━━━ Source passage

The Lost Black Scholar Resurrecting Allison Davis in American Social Thought
by David A. Varel
University of Chicago Press, 2018
Cloth: 978-0-226-53488-6 | Paper: 978-0-226-75443-7 | Electronic: 978-0-226-53491-6
DOI: 10.7208/chicago/9780226534916.001.0001
ABOUT THIS BOOKAUTHOR BIOGRAPHYREVIEWSTABLE OF CONTENTS

ABOUT THIS BOOK

Allison Davis (1902–83), a preeminent black scholar and social science pioneer, is perhaps best known for his groundbreaking investigations into inequality, Jim Crow America, and the cultural biases of intelligence testing. Davis, one of America’s first black anthropologists and the first tenured African American professor at a predominantly white university, produced work that had tangible and lasting effects on public policy, including contributions to Brown v. Board of Education, the federal Head Start program, and school testing practices. Yet Davis remains largely absent from the historical record. For someone who generated such an extensive body of work this marginalization is particularly surprising. But it is also revelatory.

In The Lost Black Scholar, David A. Varel tells Davis’s compelling story, showing how a combination of institutional racism, disciplinary eclecticism, and iconoclastic thinking effectively sidelined him as an intellectual. A close look at Davis’s career sheds light not only on the racial politics of the academy but also the costs of being an innovator outside of the mainstream. Equally important, Varel argues that Davis exemplifies how black scholars led the way in advancing American social thought. Even though he was rarely acknowledged for it, Davis refuted scientific racism and laid bare the environmental roots of human difference more deftly than most of his white peers, by pushing social science in bold new directions. Varel shows how Davis effectively helped to lay the groundwork for the civil rights movement.

━━━━━━
━━━ Input material

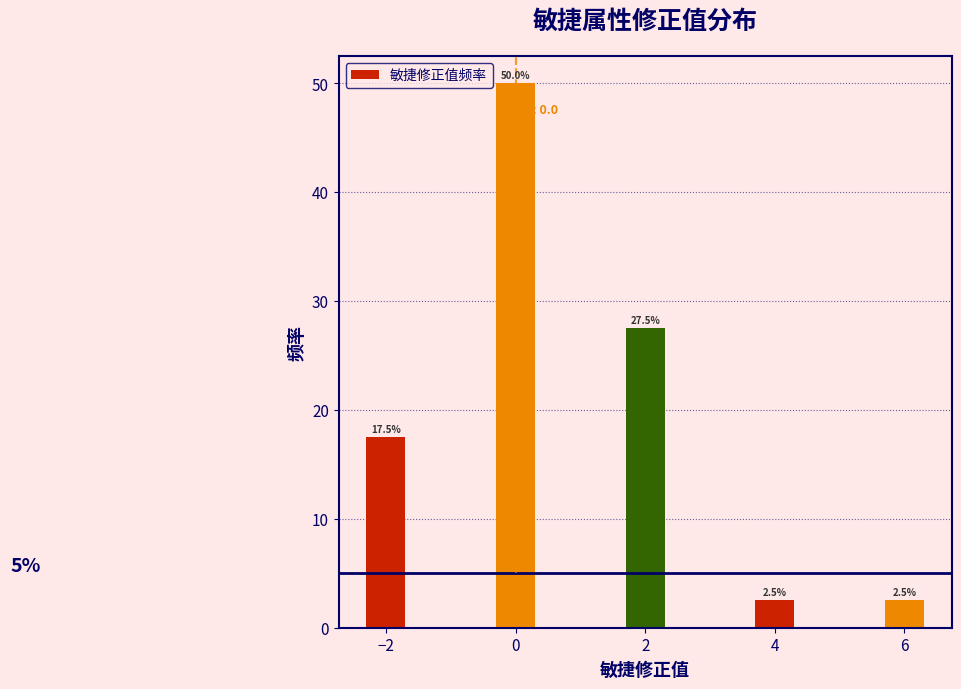

Reading right to left, what are all the values shown in this chart?

6=2.5	4=2.5	2=27.5	0=50.0	−2=17.5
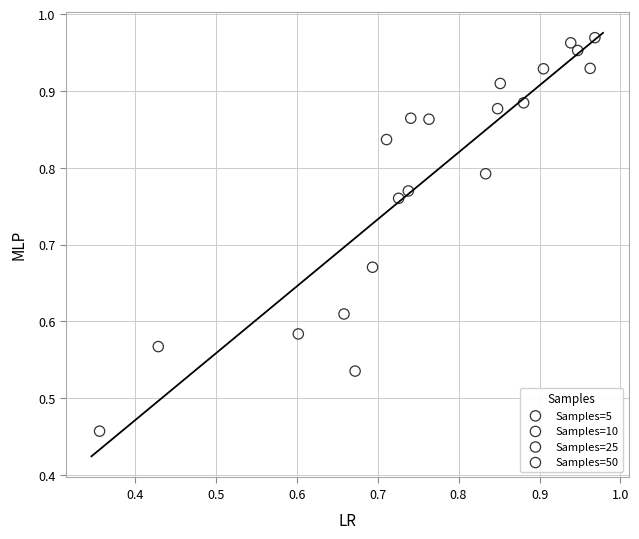

What are all the series names shown in the legend?

Samples=5, Samples=10, Samples=25, Samples=50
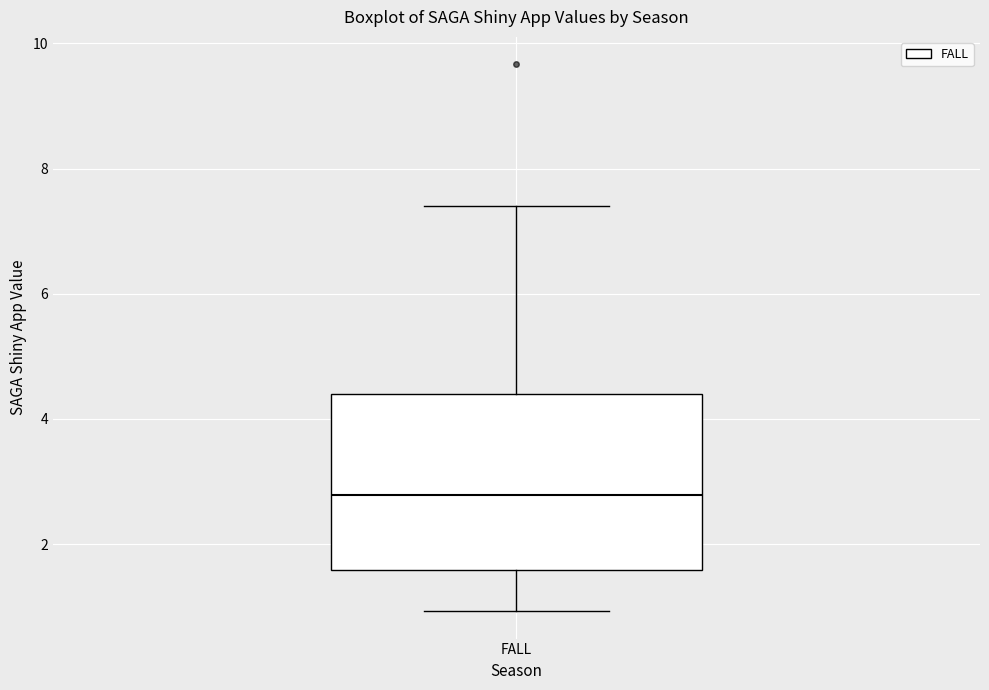

Read this box plot against the y-axis: the position of the median line, the range covered by the box, and the ends of both whiskers. The values are not printed on the chart, so give them approximately, as read against the axis.

median 2.8, box 1.6 to 4.4, whiskers 1.0 to 7.4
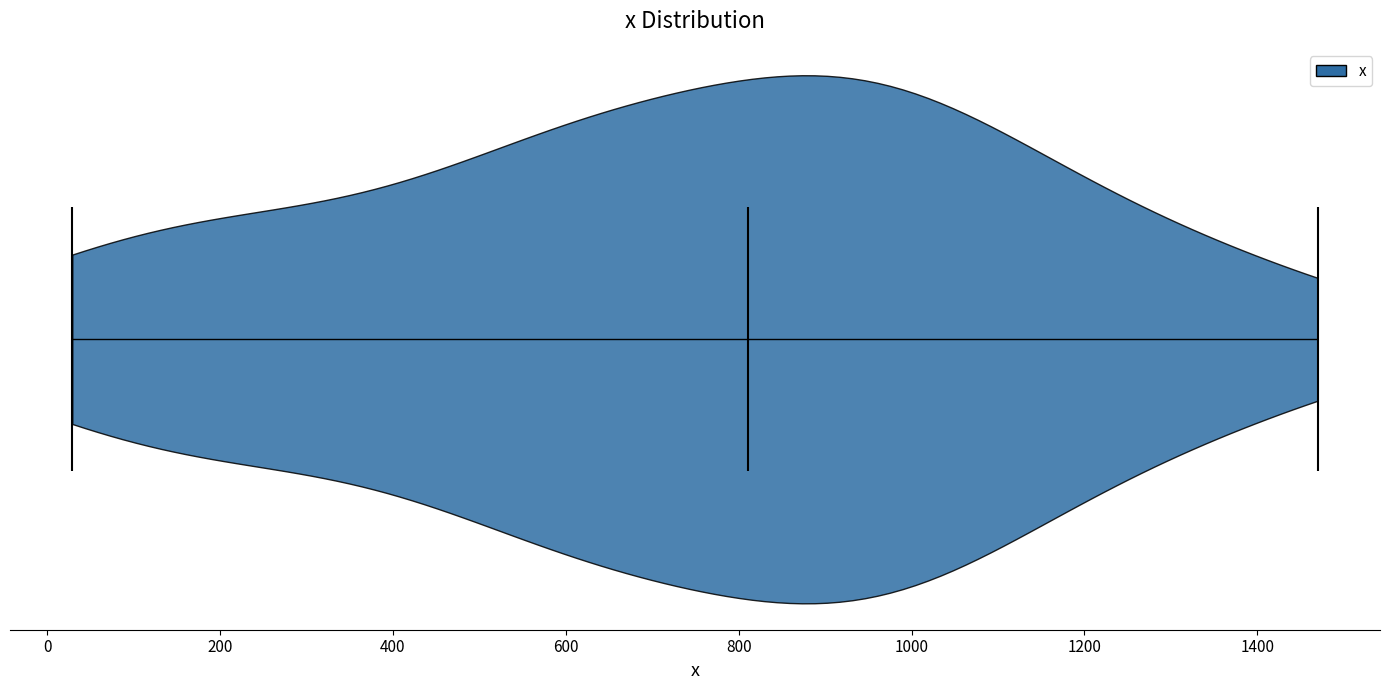

Read this violin plot against the x-axis: where its median line is, and the lowest and highest points the violin reaches. The values are not printed on the chart, so give them approximately, as read against the axis.

median line 820, lowest point 20, highest point 1480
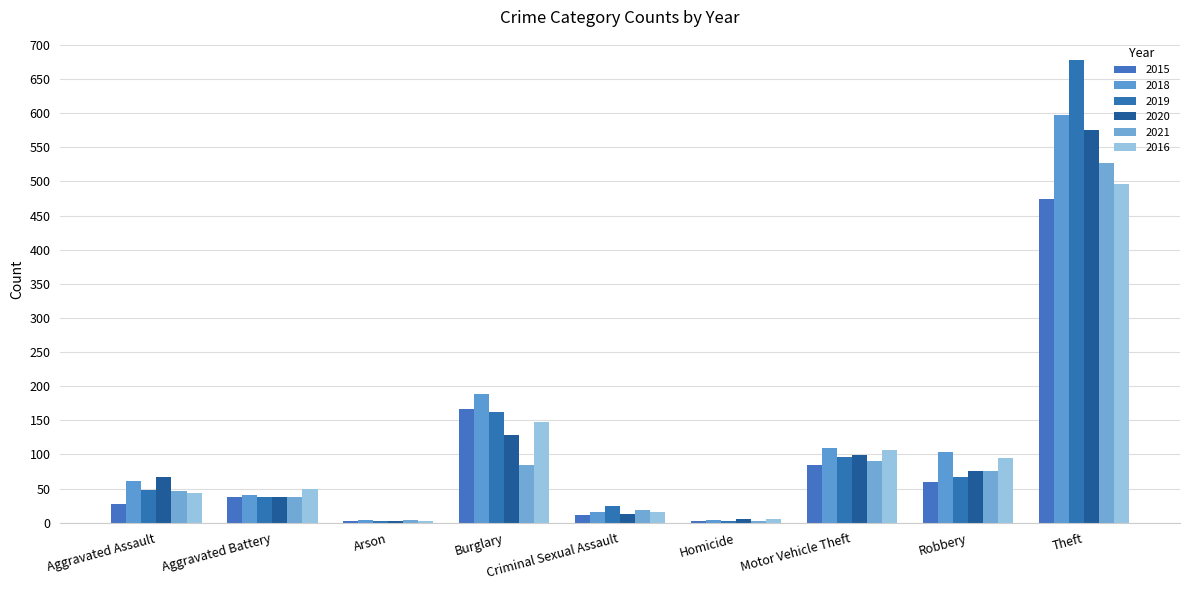

What are all the series names shown in the legend?

2015, 2018, 2019, 2020, 2021, 2016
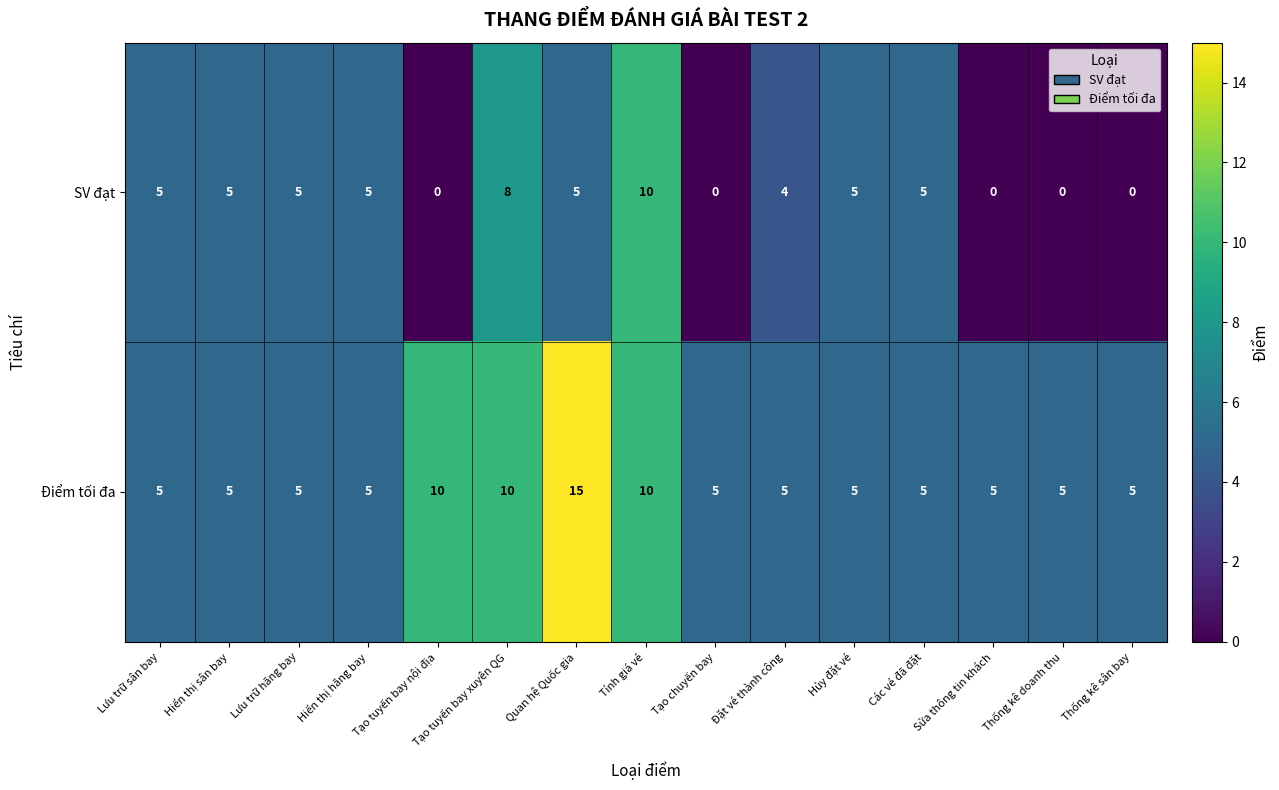

What is the difference between the highest and lowest values at Thống kê sân bay?

5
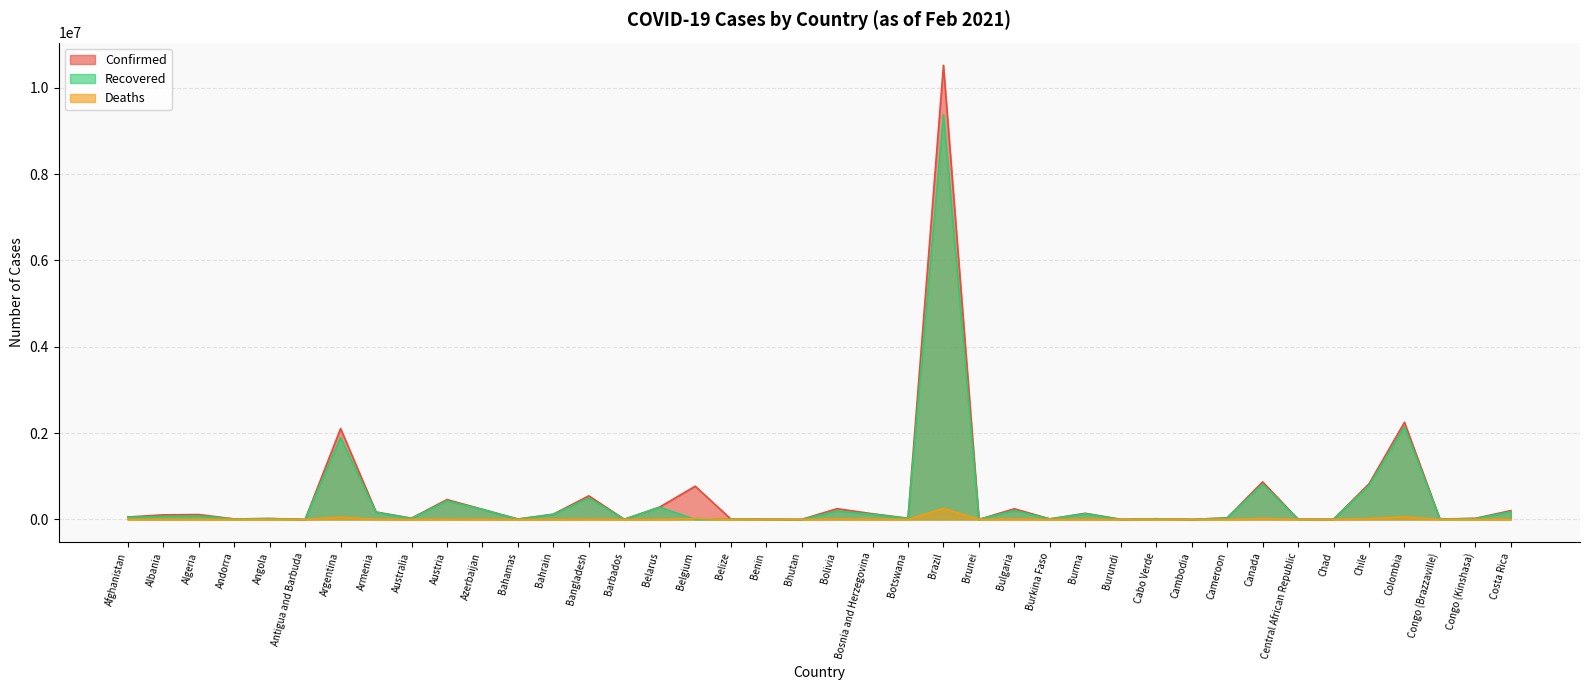

In Recovered, how many points are higher than both neighbors (excluding endpoints)?

14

━━━━━━

Tasks to complete:
• a. Please say whether each statement below agrees with the book description about Allison Davis, answering yes or no and quoting the deciding words.
(i) Davis was the first tenured African American professor at a predominantly white university.
(ii) Davis's work had little effect on public policy.
(iii) Davis was frequently acknowledged for refuting scientific racism.
• b. Locate each line in the entries that contains the string "axis", and copy those lines.

Answers to this exercise:
• a.
(i) Yes: "the first tenured African American professor at a predominantly white university"
(ii) No: "produced work that had tangible and lasting effects on public policy"
(iii) No: "Even though he was rarely acknowledged for it"

• b.
Read this box plot against the y-axis: the position of the median line, the range covered by the box, and the ends of both whiskers. The values are not printed on the chart, so give them approximately, as read against the axis.
Read this violin plot against the x-axis: where its median line is, and the lowest and highest points the violin reaches. The values are not printed on the chart, so give them approximately, as read against the axis.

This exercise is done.